AI Chatbots Miss Most Medical Diagnoses, Study Warns

Key Points
- Study in Nature Medicine tested ChatGPT and Meta's Llama 3 for medical advice.
- Only about 34.5% of diagnoses were correct among 1,298 UK participants.
- Correct follow‑up steps were provided just 44.2% of the time.
- Incomplete user information led to many inaccurate responses.
- Two cases showed initially correct answers turning wrong after more details.
- LLMs score comparably to USMLE benchmarks but still underperform in practice.
- Three‑in‑five U.S. adults say they use AI for health information.
- OpenAI’s disclaimer warns that AI can make mistakes.
- Researchers advise against relying on chatbots for serious medical decisions.
A new study published in Nature Medicine examined how large language models such as ChatGPT and Meta's Llama 3 performed when asked for medical advice. Among 1,298 UK participants, the models correctly identified medical conditions in fewer than 34.5% of cases and offered correct follow‑up steps only 44.2% of the time. The research highlights that users often provide incomplete information, leading to inaccurate responses, and cautions against relying on AI chatbots for serious health decisions.
Study Overview
A recent investigation featured in Nature Medicine evaluated the diagnostic accuracy of large language models (LLMs) when used for medical advice. The study recruited 1,298 participants in the United Kingdom who interacted with AI systems such as ChatGPT and Meta's Llama 3. Across the sample, the models correctly identified the underlying medical condition in fewer than 34.5% of the interactions.
Performance Details
Although LLMs have achieved benchmark scores comparable to passing the United States Medical Licensing Exam and their generated clinical documents are sometimes rated as equivalent to or better than those written by physicians, the real‑world diagnostic performance fell short. When participants provided only partial information—a scenario observed in 16 of 30 sampled exchanges—the models frequently produced incomplete or incorrect answers. In two instances, an initially correct diagnosis was later altered with new, inaccurate information after the user supplied additional details.
Follow‑Up Guidance
Beyond the initial diagnosis, the AI systems also struggled with recommending appropriate next steps. Correct follow‑up instructions were given only 44.2% of the time, underscoring limitations in the models’ ability to guide patients through subsequent care.

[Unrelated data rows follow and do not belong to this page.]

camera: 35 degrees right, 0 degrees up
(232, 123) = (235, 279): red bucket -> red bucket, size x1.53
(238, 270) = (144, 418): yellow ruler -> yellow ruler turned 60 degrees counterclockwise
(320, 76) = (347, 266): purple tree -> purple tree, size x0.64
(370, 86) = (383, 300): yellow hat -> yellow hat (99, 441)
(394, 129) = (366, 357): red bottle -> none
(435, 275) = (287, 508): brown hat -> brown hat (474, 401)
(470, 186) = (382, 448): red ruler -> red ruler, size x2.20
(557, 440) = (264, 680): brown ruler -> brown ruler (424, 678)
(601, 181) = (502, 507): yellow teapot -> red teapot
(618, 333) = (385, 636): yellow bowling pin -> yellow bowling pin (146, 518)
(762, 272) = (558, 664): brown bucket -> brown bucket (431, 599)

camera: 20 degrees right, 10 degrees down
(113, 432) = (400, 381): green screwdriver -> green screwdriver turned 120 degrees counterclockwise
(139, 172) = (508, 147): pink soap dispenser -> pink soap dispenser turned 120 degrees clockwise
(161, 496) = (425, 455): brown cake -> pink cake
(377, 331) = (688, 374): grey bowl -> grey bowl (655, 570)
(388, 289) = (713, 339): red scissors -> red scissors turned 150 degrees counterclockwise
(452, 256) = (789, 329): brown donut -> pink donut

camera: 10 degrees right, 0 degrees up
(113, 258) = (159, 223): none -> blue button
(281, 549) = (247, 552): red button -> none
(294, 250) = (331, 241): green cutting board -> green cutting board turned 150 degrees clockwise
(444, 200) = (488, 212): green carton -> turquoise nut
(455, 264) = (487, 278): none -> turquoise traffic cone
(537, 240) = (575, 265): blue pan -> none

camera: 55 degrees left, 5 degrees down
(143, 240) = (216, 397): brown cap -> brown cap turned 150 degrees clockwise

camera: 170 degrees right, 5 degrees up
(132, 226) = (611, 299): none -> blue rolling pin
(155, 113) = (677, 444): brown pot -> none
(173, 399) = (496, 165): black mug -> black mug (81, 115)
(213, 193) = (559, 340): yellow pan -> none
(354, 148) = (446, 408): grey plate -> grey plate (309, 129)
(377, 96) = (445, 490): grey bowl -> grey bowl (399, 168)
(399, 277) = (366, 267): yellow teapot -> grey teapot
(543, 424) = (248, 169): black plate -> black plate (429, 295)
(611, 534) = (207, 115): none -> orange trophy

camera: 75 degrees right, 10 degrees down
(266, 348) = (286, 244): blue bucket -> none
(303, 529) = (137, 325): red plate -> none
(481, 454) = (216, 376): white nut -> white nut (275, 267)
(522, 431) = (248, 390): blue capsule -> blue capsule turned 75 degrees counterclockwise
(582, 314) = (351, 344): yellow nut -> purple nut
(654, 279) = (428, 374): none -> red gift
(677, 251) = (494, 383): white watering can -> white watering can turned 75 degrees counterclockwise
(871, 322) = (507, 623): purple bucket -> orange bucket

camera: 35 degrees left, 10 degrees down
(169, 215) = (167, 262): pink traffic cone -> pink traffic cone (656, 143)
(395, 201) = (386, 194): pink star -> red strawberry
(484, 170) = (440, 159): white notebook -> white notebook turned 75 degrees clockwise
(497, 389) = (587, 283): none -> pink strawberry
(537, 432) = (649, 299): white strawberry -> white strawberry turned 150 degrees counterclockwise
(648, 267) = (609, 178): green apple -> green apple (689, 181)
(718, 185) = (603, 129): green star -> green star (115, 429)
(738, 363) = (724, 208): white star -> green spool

User Behavior and Expectations
A survey conducted by OpenAI revealed that three out of five U.S. adults report using AI for health‑related purposes. Respondents said they turn to AI when they first feel unwell, to prepare for appointments, and to better understand medical instructions. Despite a disclaimer on ChatGPT stating, “ChatGPT can make mistakes. Check important info,” many users still take the chatbot’s advice at face value.
Implications
The findings serve as a reminder that AI chatbots should not be the primary source for medical guidance, especially in serious or complex situations. While the technology shows promise, the study emphasizes the need for caution, thorough user input, and professional medical consultation to ensure safe and accurate health care decisions.